The gears are sized for the 1-1/2” hole spacing mentioned above. Its easiest to cut the gears on a laser cutter; but with some patience it can be done on a scroll saw. I cut the gears from 1/8” birch plywood, then laminated them to 1/2” thick maple disks for looks and strength. Cut a finger hole into the maple disk to operate the gears, or attach a handle. I made a little removable handle. Patterns for a 28-teeth gear, a 25-teeth gear, and a 9-teeth gear are attached. The small gears I doubled up and glued onto the 1/2" dowel and a 1-5/8" maple disk.
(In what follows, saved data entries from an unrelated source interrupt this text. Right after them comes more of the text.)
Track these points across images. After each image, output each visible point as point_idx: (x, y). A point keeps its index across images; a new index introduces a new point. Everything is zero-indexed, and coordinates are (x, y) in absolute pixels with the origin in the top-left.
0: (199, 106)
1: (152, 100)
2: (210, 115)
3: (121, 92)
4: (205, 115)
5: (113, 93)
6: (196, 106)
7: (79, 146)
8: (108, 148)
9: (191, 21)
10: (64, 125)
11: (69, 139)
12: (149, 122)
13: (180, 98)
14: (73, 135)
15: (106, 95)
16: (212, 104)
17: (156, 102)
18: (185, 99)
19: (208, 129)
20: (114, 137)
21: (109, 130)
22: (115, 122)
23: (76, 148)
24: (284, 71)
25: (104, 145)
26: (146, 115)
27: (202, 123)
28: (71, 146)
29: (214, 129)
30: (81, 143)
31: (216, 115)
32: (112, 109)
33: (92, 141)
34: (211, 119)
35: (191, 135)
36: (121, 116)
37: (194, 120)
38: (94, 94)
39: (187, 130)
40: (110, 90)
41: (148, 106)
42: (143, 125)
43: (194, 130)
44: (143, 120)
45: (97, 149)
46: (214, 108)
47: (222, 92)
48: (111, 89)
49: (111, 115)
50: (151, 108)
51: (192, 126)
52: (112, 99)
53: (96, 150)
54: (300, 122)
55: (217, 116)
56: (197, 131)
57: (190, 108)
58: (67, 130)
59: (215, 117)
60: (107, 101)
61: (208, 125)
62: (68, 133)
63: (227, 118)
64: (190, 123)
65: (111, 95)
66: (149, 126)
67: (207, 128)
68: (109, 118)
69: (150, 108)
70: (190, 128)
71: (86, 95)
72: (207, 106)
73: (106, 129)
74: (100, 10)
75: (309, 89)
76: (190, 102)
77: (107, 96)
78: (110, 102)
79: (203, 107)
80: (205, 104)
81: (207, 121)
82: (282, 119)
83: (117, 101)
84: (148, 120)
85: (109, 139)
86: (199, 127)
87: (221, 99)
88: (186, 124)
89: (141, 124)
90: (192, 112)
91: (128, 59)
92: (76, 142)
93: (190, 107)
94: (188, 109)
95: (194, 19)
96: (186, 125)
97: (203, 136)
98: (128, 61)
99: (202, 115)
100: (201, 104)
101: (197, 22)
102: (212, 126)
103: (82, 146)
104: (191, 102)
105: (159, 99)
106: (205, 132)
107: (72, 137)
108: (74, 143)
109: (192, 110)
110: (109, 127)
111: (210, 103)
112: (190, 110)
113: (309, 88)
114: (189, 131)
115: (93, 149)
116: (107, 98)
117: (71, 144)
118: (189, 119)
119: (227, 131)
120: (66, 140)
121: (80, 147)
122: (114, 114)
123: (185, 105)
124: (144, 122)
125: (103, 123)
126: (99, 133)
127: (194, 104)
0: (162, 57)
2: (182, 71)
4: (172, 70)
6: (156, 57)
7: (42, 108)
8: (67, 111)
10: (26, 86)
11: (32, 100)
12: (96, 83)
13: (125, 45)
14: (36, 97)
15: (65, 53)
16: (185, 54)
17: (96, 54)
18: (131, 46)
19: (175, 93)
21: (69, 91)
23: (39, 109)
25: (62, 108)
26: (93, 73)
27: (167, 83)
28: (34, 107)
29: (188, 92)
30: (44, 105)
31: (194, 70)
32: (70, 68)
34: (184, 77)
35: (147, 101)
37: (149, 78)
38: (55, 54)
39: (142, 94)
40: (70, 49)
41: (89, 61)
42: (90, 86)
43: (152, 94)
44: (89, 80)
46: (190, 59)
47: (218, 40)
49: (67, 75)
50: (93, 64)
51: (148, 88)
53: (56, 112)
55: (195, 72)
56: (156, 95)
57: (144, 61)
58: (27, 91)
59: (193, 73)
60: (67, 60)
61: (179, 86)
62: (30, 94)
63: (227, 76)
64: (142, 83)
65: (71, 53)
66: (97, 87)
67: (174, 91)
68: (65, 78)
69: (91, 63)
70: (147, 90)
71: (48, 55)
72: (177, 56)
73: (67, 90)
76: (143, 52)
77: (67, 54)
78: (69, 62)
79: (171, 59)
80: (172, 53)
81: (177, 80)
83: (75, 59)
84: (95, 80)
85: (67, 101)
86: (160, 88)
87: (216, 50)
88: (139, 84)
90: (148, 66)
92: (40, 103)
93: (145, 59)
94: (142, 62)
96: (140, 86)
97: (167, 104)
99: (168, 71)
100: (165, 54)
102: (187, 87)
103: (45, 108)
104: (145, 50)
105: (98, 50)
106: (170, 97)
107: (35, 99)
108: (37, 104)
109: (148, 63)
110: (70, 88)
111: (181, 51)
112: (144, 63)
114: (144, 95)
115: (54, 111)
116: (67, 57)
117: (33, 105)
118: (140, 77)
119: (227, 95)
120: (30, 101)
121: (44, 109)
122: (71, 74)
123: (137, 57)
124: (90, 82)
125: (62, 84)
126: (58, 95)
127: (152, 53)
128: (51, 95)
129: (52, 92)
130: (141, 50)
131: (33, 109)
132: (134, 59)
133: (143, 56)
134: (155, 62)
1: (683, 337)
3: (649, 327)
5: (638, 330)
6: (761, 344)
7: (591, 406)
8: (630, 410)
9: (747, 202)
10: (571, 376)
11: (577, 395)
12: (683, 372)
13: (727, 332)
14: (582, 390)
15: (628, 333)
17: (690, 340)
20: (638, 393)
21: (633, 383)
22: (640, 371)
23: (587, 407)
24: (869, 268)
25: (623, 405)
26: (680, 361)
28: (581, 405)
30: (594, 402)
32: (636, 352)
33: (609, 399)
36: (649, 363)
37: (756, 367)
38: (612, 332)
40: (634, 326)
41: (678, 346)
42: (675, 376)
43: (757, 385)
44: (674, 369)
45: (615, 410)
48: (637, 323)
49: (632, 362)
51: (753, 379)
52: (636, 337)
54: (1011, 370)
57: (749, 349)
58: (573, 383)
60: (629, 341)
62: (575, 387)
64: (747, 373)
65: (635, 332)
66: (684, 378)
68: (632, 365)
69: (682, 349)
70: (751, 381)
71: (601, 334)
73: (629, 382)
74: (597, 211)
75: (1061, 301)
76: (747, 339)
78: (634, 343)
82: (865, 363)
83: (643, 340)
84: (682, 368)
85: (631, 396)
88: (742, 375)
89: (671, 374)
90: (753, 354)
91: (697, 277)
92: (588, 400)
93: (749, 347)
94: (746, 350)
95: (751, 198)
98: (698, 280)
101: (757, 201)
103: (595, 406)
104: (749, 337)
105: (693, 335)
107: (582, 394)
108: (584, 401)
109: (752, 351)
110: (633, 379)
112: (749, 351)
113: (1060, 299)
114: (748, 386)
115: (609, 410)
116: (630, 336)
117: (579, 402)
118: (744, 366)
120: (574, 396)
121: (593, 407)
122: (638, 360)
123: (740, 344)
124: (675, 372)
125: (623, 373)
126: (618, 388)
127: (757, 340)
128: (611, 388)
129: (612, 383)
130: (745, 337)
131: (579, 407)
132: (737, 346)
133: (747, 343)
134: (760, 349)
The larger gears attach to the bench top with the "nails" you made earlier.

Step 12: ​Screws, Nuts, and Wrenches

Refer to my Instructable "Wooden Threads With Your Router Table" to make wooden screws, nuts, and washers, 1/2” and/or 3/4” diameter. If you make screws and nuts you can also make a hex wrench to fit the screws. Use the attached templates to cut the pieces using either a laser cutter or scroll saw, then glue them together (two layers or more) for strength. Sand and slightly round the edges.

Step 13: Connectors

Use your imagination to make a bunch of erector-set style connectors. I made them from 3/8” thick maple strips, 1” wide and at various length. Cut 1/2” holes and slots along the centerline. The holes should match the hole pattern of the bench top, i.e. 1-1/2 inches apart.

Step 14: Bench Stops

Make some wooden cubes with 3/4” dowels to work as bench top stops.

Step 15: Toolbox

I built the toolbox from 1/2” plywood. Dimensions are 12” by 7” with 4” tall side walls. It is 6-1/2” tall in the center on the side pieces and has a 3/4” dowel for a handle. The handle is held in place with maple washers and 1/4" dowel pins. The box fits nicely onto the lower shelf of the work bench.

Step 16: Embellishments

If you have access to a laser engraver you can put your personal touch on the tools and accessories like shown in some of the pictures.

The bench and bench top were finished with polyurethane. The scissors and pliers were finished with butcher block oil. The toolbox was painted as the plywood I used wasn't very nice. Everything else was left unfinished natural wood.